Thomas Hodgskin, a radical economist in early 19th century Britain, described the way such socially constructed ownership claims facilitated the extraction of unearned wealth:
Betwixt him who produces food and him who produces clothing, betwixt him who makes instruments and him who uses them, in steps the capitalist, who neither makes nor uses them, and appropriates to himself the produce of both. With as niggard a hand as possible he transfers to each a part of the produce of the other, keeping to himself the large share. Gradually and successively has he insinuated himself betwixt them, expanding in bulk as he has been nourished by their increasingly productive labours, and separating them so widely from each other that neither can see whence that supply is drawn which each receives through the capitalist. While he despoils both, so completely does he exclude one from the view of the other that both believe they are indebted him for subsistence.

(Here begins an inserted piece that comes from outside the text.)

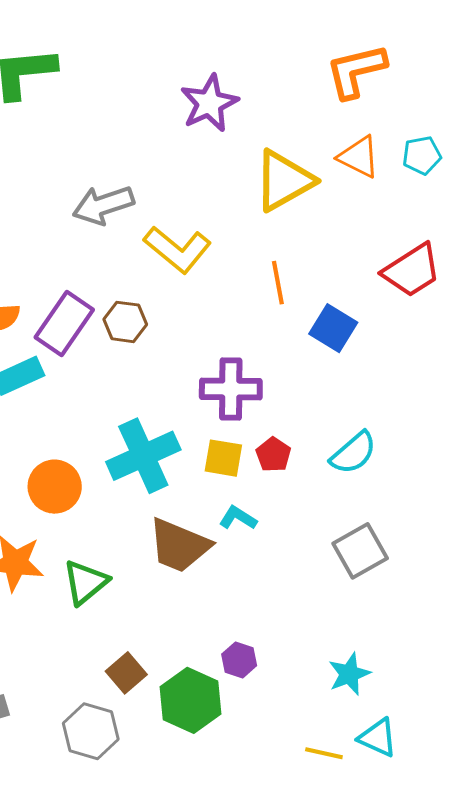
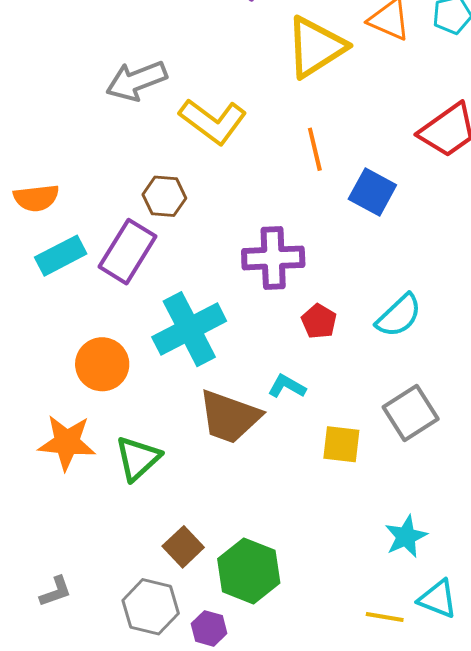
purple rectangle: (64, 323) -> (128, 252), moved
yellow square: (223, 458) -> (341, 444), moved
purple hexagon: (239, 660) -> (209, 628), moved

The manufactured necessity of this capitalist investor is the result of a credit system based on artificial scarcity — namely the myth that credit is something that must be lent “against” previously stockpiled wealth, rather than simply requiring a unit of account for coordinating the flows of production between different groups of producers. The latter model of credit could be organized horizontally by the producers themselves, advancing their products to one another, with no need for accumulated wealth.
“Billionaires provide needed investment capital” isn’t a defense of billionaires. It’s an indictment of a system that makes their capital necessary.